The packaging for the foil trays is very similar to that provided by more well-known cat food manufacturers, and it consists of a sturdy foil tray that is square in shape. There is a thin foil 'lid' on top of each tray that can be pulled off easily and discarded, to reveal the cat meat pate underneath. It might be worth pointing out that even with limited mobility, I have never encountered any problems with removing the foil lids from the trays, which is not something that can be said of every similar cat food purchase that I have made in the past.

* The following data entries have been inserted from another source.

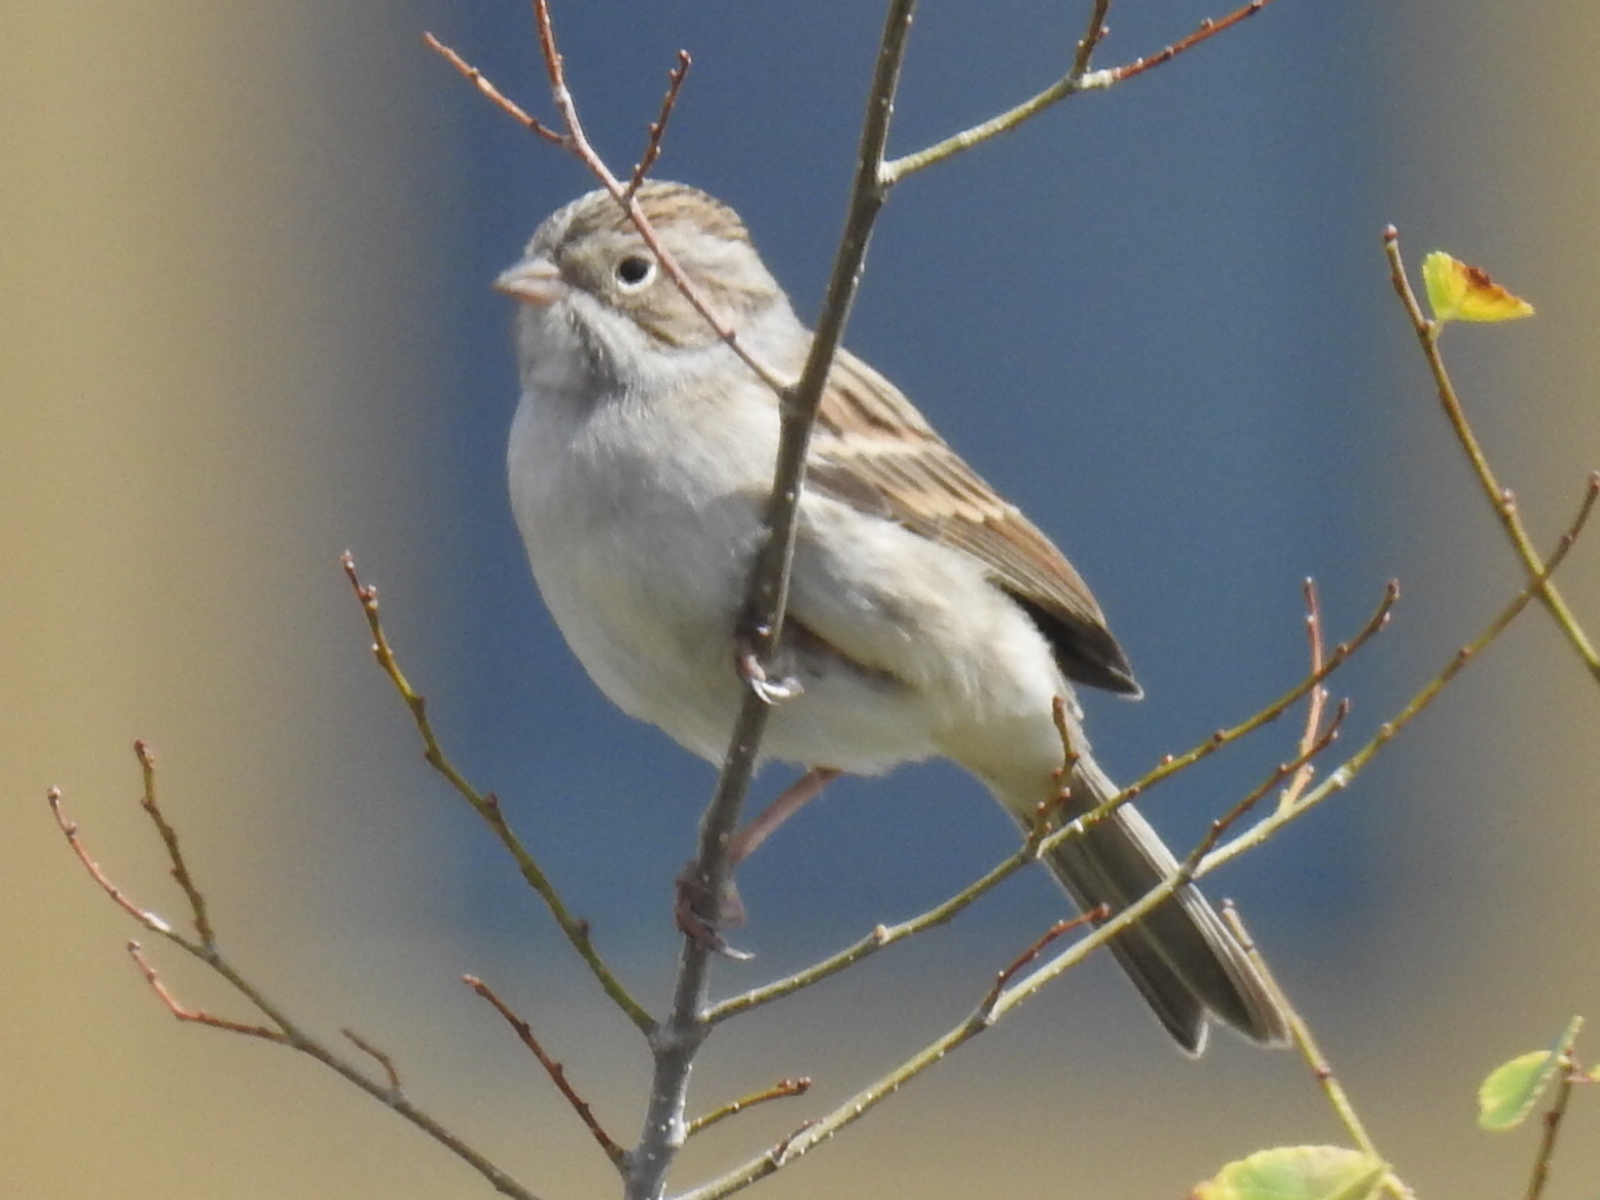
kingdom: Animalia
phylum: Chordata
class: Aves
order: Passeriformes
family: Passerellidae
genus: Spizella
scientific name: Spizella breweri
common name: Brewer's sparrow
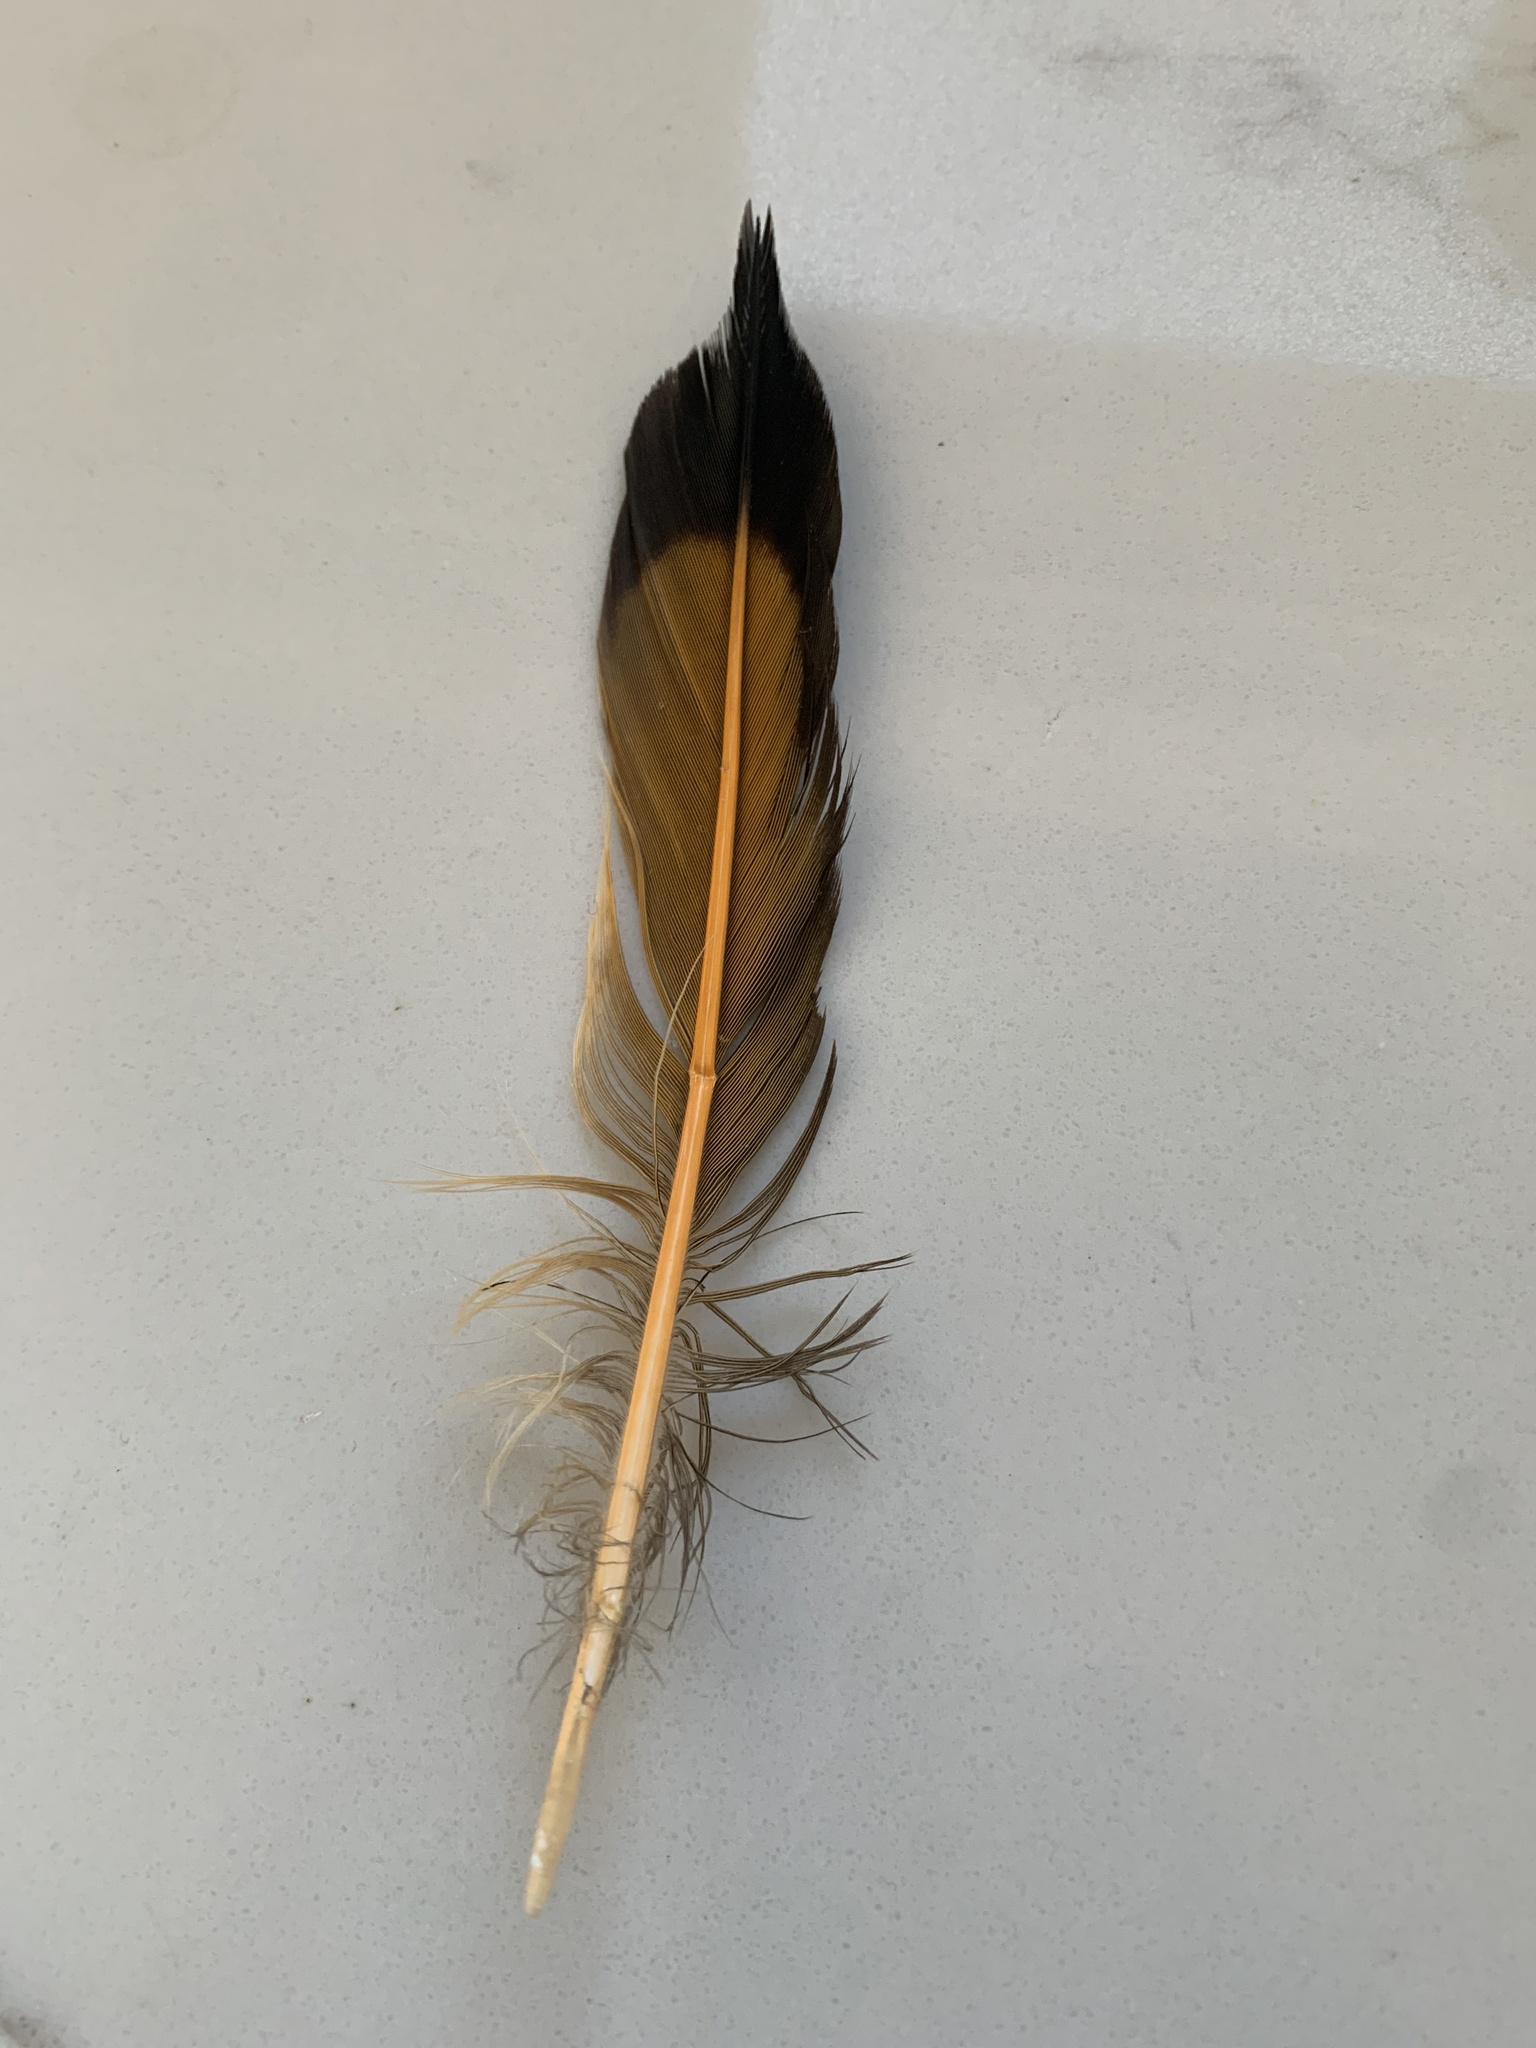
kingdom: Animalia
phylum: Chordata
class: Aves
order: Piciformes
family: Picidae
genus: Colaptes
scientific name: Colaptes auratus
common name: Northern flicker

The Coshida Pate looks, well, disgusting. This is not something that would put me off from buying a particular brand of cat food however... my girl is far too precious to me to let such matters interfere with the purchases I make on her behalf! Comprising of a sort of 'slab' of compressed meat and a jelly-like substance, there is the usual 'meaty' smell evident when the Coshida food is being removed from the foil tray and served in a serving bowl. It is not difficult to notice that the food is quite soft in its texture, as you would expect given the fact the food is a 'Pate', and I find it is very easily 'mashed' with my girl's fork or spoon. This seems to really appeal to my girl - perhaps because she is getting so lazy in her old age, and so less chewing/crunching is required with the soft Pate texture than with other foods..? Who knows, but in any case the Coshida Pate Trays are always a popular choice and as I touched on earlier, the bowl is often licked clean after dinnertime.
I am no expert on the taste of the food, having never tried it myself of course, but I do think I am quite experienced with assorted types of cat food and what each of the many 'main' brands have to offer, mainly because I have had to buy so much of the stuff over the past ten or so years! The one main difference that I have noticed with the Coshida Pate Trays is that it looks to me to be quite 'sloppy' in its texture, although this may well be down to the fact it is a 'Pate' product rather than being actual cat food, which is usually presented in neat, square-shaped chunks, surrounded in a block of jelly. The Pate on the other hand, is a complete mass of moist cat food, with a slightly 'whipped' texture in places, and small pieces of 'meat-like' substance and 'jelly' in other places.
As far as popularity goes, the Coshida Pate Trays have fared better than many bigger-branded alternatives that are regularly offered to my girl. She will often turn her nose up at these alternatives, and so they often end up in the bin. This has made the Coshida Trays a more preferable purchase as not only do they get eaten most of the time they are offered, they cost almost half the price of some of the more 'well known' brands of cat food trays.
It is worth noting too I think, that the price of the Coshida Pate Trays does tend to fluctuate from time to time. The last time I purchased the trays I paid only 18 pence each, which I think is a great value price, particularly when you consider that each tray represents one meal for my girl. I have paid up to 22 pence per tray on occasion, however I do think this still offers excellent value for money.
Overall, I cannot fault the Coshida Pate Trays and even though I think the Pate food looks rather disgusting and sloppy, my girl obviously has a different opinion if the empty bowls are anything to go by! The Coshida Pate Trays deserve top marks as far as I am concerned and I will continue to buy them for my old girl!